Downtown continues to grow

Published 11:14 pm Thursday, December 14, 2017

Any longtime resident that took a tour of the Courtyard by Marriott hotel on Thursday probably couldn’t help but smile as they walked through the lobby and saw the guest rooms for the first time.

The biggest smile though, had to be reserved for the view from one of the top floors of the new structure. Many guests at the hotel have a tremendous view of downtown LaGrange and can see the city’s signature fountain and Marquis de Lafayette statue from an angle never possible before.

But it’s not just the view that hits home.

It’s that the potential city leaders saw a long time ago is really turning into something. There are so many cities that have LaGrange’s same potential, where one big business moving to town would really make a difference. There are so many other locations with big ideas — well-planned ones — that never develop for one reason or another. The plans sound great, the potential is there, but somewhere in the process it all goes awry.

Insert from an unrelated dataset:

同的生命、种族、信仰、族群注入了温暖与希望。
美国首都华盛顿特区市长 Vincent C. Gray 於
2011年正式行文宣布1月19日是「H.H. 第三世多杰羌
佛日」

You cannot say that in LaGrange.

A few years ago, there was no downtown amphitheater in LaGrange. There wasn’t a brewery. A downtown hotel was a pipedream, lost somewhere in the abandoned Monsour’s building. Del’avant wasn’t around before the last decade. No work had started on The Thread.

A few years ago, LaGrange probably wasn’t a very attractive destination for a downtown hotel. There were still amenities — Hills & Dales, the Biblical History Center, Bellevue and the shops downtown will always draw crowds — but it was a very different downtown than it is today.

It was telling Wednesday when the Courtyard by Marriott sent out a press release to announce its opening and listed some of the downtown amenities, as any good business would do.

The company started with the amphitheater and Del’avant, which has already attracted so many wedding guests for 2018 that Courtyard is already making reservations for wedding parties.

It’s interesting to think about how different that press release would’ve read 10 years ago, or even five.

City leaders had a vision, and all of that potential has turned into results.

That’s never been more clear than it was Thursday, when another piece to LaGrange’s growing downtown opened its doors.